- WHAT NEEDS TO BE DONE -
Below are some records. Return exactly the lines from the one containing "Query Sparsity Measurement $M(q_i, K)$" through the one containing "The important thing", both included, and only those.

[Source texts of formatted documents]

________________________________________

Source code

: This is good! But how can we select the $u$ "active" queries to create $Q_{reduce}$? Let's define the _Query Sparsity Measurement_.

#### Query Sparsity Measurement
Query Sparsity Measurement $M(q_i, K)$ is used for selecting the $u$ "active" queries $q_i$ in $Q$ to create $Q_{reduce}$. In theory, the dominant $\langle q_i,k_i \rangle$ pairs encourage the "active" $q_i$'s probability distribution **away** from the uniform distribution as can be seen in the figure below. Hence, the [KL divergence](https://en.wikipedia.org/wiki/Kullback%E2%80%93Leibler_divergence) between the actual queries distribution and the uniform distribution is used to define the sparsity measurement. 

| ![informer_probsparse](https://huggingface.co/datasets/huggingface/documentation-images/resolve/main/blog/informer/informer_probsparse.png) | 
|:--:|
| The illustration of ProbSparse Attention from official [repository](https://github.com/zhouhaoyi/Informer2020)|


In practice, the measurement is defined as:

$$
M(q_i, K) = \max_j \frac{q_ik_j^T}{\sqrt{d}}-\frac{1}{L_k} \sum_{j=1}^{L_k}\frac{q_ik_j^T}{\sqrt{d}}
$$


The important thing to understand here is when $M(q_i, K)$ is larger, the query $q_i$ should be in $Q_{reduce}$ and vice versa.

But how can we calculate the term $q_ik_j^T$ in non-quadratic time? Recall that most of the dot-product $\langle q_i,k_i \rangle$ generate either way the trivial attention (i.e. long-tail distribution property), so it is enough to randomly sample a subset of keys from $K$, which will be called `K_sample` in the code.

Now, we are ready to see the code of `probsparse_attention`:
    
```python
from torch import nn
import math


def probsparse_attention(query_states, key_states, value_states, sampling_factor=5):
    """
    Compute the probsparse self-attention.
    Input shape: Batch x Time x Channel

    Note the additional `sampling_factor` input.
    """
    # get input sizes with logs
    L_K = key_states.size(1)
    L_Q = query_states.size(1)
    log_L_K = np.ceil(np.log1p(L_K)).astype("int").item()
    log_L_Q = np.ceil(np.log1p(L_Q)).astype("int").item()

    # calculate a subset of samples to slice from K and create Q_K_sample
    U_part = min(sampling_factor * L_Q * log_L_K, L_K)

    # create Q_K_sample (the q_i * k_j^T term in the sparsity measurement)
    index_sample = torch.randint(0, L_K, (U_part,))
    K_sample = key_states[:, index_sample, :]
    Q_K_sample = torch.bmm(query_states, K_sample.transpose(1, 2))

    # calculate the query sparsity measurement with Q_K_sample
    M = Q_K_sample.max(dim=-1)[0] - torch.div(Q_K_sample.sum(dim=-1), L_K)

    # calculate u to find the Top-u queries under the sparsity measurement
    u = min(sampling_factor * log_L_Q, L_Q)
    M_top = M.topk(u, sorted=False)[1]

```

________________________________________

- RESULT OF THIS EXERCISE -
Query Sparsity Measurement $M(q_i, K)$ is used for selecting the $u$ "active" queries $q_i$ in $Q$ to create $Q_{reduce}$. In theory, the dominant $\langle q_i,k_i \rangle$ pairs encourage the "active" $q_i$'s probability distribution **away** from the uniform distribution as can be seen in the figure below. Hence, the [KL divergence](https://en.wikipedia.org/wiki/Kullback%E2%80%93Leibler_divergence) between the actual queries distribution and the uniform distribution is used to define the sparsity measurement. 

| ![informer_probsparse](https://huggingface.co/datasets/huggingface/documentation-images/resolve/main/blog/informer/informer_probsparse.png) | 
|:--:|
| The illustration of ProbSparse Attention from official [repository](https://github.com/zhouhaoyi/Informer2020)|


In practice, the measurement is defined as:

$$
M(q_i, K) = \max_j \frac{q_ik_j^T}{\sqrt{d}}-\frac{1}{L_k} \sum_{j=1}^{L_k}\frac{q_ik_j^T}{\sqrt{d}}
$$


The important thing to understand here is when $M(q_i, K)$ is larger, the query $q_i$ should be in $Q_{reduce}$ and vice versa.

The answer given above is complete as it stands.